Dr. Henry Thomas Sampson Jr. is the first Black person to earn a Ph.D. in Nuclear Engineering. Though Dr. Thomas has been incorrectly named as the inventor of the modern cell phone, one of his inventions did go on to inspire technology that powers the devices.
Sampson was born in Jackson, Miss. in 1934. Graduating high school in 1951, Sampson briefly attended Morehouse College before transferring to Purdue University. Sampson graduated from Purdue in 1956 with a bachelor’s in chemical engineering. He obtained his master’s from UCLA in chemical engineering in 1961. Sampson attended the University of Illinois Urbana-Champaign and earned his nuclear engineering Ph.D. in 1967.
Between 1962 and 1964, Sampson was a fellow for the Navy ahead of his twenty-year career with the Aerospace Corp. which began in 1967. In that time, Sampson created or co-created several inventions that still have practical uses today.

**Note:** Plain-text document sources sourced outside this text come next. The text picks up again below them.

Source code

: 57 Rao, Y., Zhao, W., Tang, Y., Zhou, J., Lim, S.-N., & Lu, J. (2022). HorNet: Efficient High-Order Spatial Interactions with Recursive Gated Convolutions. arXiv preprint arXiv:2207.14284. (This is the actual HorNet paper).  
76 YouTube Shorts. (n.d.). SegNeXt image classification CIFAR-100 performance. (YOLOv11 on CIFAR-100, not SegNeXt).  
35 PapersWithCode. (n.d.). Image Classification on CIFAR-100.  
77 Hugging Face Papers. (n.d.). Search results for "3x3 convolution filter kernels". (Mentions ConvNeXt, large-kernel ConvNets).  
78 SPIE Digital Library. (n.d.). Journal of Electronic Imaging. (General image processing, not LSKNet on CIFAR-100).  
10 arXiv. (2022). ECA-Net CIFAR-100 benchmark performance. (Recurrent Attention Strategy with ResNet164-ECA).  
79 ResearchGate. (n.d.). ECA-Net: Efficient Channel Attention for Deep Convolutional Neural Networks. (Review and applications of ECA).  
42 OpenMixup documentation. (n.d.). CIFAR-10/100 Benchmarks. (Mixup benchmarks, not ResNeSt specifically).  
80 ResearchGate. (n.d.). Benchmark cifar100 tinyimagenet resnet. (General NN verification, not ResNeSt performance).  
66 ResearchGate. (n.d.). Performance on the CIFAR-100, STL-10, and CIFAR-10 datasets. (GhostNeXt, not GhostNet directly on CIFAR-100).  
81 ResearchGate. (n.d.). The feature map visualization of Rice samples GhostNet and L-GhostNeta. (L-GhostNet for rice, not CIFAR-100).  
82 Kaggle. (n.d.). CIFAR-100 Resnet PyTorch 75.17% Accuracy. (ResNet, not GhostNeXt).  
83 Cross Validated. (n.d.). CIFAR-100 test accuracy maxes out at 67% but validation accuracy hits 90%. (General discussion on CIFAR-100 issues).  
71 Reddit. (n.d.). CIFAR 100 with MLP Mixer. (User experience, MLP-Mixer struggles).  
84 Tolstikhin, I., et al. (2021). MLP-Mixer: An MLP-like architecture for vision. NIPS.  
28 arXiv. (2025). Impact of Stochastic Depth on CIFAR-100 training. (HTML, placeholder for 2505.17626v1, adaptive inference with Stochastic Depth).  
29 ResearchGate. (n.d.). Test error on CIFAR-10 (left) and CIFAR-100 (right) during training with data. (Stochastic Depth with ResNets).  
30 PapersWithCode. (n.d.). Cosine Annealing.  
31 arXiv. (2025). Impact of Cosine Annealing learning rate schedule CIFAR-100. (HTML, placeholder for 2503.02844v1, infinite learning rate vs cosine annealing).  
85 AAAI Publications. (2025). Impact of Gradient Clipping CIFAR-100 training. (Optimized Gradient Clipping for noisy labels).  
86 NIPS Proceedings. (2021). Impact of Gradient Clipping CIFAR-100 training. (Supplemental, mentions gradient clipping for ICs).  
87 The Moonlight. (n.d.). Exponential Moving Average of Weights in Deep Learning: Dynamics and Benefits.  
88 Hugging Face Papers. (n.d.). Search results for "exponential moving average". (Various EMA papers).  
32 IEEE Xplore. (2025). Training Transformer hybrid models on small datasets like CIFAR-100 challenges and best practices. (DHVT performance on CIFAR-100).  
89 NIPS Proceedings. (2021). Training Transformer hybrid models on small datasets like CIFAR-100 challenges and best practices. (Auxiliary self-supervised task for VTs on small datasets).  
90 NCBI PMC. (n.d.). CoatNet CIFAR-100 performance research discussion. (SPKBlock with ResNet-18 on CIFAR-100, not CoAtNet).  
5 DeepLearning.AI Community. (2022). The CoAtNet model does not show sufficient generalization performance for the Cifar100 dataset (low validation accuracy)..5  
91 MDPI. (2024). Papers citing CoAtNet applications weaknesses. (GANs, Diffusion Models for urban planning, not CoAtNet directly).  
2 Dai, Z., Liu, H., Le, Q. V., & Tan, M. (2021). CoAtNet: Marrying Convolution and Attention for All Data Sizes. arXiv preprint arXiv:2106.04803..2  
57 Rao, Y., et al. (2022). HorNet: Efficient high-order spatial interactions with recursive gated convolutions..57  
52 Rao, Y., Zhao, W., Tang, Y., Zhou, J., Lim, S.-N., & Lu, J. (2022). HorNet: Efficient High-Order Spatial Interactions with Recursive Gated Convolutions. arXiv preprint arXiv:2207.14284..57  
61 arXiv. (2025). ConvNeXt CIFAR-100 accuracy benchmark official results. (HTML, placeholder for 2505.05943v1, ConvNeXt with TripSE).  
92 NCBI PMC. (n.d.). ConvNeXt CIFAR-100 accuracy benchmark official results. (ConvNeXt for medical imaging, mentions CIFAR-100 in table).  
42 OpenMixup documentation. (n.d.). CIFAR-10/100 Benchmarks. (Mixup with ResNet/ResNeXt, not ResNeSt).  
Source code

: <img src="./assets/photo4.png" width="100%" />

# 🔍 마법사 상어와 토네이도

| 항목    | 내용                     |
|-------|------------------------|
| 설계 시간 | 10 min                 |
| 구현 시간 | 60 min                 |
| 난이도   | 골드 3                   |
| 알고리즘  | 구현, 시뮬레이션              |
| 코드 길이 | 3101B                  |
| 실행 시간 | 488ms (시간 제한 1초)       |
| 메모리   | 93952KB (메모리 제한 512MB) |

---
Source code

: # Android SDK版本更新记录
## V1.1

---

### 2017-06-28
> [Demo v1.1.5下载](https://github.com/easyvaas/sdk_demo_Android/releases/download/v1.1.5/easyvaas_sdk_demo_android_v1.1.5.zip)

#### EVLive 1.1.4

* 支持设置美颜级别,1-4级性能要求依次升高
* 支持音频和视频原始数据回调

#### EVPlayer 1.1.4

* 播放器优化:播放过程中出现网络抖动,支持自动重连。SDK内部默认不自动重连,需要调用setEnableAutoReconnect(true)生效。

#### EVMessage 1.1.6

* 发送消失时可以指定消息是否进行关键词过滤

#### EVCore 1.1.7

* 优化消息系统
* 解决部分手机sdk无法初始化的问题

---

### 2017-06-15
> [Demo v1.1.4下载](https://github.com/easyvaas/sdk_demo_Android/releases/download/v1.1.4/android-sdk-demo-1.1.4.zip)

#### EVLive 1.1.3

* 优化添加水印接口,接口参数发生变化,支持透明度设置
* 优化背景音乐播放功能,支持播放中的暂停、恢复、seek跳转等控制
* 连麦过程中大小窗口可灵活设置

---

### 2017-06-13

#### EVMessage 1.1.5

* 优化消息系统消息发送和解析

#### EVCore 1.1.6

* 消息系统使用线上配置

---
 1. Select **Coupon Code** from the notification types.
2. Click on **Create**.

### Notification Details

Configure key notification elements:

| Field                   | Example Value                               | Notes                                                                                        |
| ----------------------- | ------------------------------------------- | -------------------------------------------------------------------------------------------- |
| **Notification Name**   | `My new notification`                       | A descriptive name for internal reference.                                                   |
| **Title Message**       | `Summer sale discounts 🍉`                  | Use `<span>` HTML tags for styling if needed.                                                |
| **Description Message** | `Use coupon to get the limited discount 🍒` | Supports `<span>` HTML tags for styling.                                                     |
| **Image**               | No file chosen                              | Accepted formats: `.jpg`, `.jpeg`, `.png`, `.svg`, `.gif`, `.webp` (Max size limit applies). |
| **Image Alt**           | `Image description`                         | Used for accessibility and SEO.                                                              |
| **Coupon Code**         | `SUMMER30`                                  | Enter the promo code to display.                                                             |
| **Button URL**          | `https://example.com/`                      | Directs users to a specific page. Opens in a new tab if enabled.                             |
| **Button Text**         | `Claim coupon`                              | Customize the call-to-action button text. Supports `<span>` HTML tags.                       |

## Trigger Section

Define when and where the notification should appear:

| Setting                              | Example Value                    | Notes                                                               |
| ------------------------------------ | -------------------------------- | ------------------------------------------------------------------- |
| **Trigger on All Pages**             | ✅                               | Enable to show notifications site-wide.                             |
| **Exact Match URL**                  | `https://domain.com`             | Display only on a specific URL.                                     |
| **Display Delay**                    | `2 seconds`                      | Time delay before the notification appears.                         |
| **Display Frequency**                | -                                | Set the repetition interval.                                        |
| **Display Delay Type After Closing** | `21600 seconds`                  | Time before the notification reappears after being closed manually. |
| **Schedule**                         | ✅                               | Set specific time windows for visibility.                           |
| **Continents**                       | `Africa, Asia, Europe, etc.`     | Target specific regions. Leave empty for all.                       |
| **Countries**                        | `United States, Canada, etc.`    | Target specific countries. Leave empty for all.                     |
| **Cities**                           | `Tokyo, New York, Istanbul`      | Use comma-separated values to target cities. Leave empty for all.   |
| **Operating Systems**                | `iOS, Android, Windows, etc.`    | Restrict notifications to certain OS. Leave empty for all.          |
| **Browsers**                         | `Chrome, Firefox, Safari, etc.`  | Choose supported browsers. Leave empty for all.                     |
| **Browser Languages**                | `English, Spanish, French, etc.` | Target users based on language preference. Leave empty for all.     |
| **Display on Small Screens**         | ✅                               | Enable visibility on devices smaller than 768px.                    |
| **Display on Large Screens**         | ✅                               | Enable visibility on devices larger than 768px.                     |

In 1971, alongside Dr. George Miley, Sampson helped created the “gamma-electric cell,” an energy conversion device that turned powerful gamma rays into electricity. Somehow, Sampson’s invention was confused for being connected with the modern cell phone but he himself shot down the erroneous distinction. Sampson and Wiley’s invention did inspire the creation of technology used in cell phones and other devices for created power. Among Sampson’s inventions, which are mostly related to solid-fuel rockets, the gamma-electric cell is the best known.
Sampson is also a noted Black film historian and cinema buff. He is the author of seven books on the subject including, Blacks in Black Face: A Source Book on Early Black Musical Shows released in 2013.
Sampson has also gifted Jackson State University with a large portion of his collection of film memorabilia, which is housed in the H.T. Sampson Library at the school. The library is named for Sampson’s father, who was once the executive dean of Jackson State.